→ **Activity**: Copy out, word for word, the lines of the entries starting at the very first line and ending at the line that contains "Ransomwareskydd", with both of those lines included.

[Collected data]
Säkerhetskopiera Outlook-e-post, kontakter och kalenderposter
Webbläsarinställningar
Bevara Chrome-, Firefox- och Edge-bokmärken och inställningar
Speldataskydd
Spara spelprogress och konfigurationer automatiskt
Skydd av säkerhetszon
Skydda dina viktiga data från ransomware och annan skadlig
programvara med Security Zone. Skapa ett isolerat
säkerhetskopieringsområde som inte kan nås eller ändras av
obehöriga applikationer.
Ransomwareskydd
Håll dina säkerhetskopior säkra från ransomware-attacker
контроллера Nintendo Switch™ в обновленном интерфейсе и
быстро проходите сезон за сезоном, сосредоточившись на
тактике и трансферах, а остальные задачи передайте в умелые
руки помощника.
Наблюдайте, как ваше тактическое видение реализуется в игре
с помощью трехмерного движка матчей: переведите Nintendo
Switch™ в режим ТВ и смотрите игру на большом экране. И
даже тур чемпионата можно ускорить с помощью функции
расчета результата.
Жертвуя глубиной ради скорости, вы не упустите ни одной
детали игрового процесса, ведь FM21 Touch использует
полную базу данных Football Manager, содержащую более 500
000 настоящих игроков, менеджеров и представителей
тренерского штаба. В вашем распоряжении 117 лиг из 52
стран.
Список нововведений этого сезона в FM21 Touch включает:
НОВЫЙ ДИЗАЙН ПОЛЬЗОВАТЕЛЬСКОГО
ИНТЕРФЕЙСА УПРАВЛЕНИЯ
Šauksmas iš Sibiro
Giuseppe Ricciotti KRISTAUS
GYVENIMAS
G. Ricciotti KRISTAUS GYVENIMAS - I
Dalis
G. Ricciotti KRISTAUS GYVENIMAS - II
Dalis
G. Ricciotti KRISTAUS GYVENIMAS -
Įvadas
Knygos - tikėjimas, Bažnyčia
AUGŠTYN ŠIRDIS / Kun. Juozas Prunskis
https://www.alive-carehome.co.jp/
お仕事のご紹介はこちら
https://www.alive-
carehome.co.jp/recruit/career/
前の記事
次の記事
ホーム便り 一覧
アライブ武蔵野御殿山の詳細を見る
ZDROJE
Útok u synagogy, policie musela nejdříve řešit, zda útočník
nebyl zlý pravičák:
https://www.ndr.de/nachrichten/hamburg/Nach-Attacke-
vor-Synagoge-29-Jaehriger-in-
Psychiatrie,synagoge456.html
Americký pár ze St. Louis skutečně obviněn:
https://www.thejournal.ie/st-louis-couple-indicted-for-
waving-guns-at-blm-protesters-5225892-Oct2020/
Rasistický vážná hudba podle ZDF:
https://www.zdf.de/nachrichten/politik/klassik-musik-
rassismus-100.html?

→ **Answer section**:
Säkerhetskopiera Outlook-e-post, kontakter och kalenderposter
Webbläsarinställningar
Bevara Chrome-, Firefox- och Edge-bokmärken och inställningar
Speldataskydd
Spara spelprogress och konfigurationer automatiskt
Skydd av säkerhetszon
Skydda dina viktiga data från ransomware och annan skadlig
programvara med Security Zone. Skapa ett isolerat
säkerhetskopieringsområde som inte kan nås eller ändras av
obehöriga applikationer.
Ransomwareskydd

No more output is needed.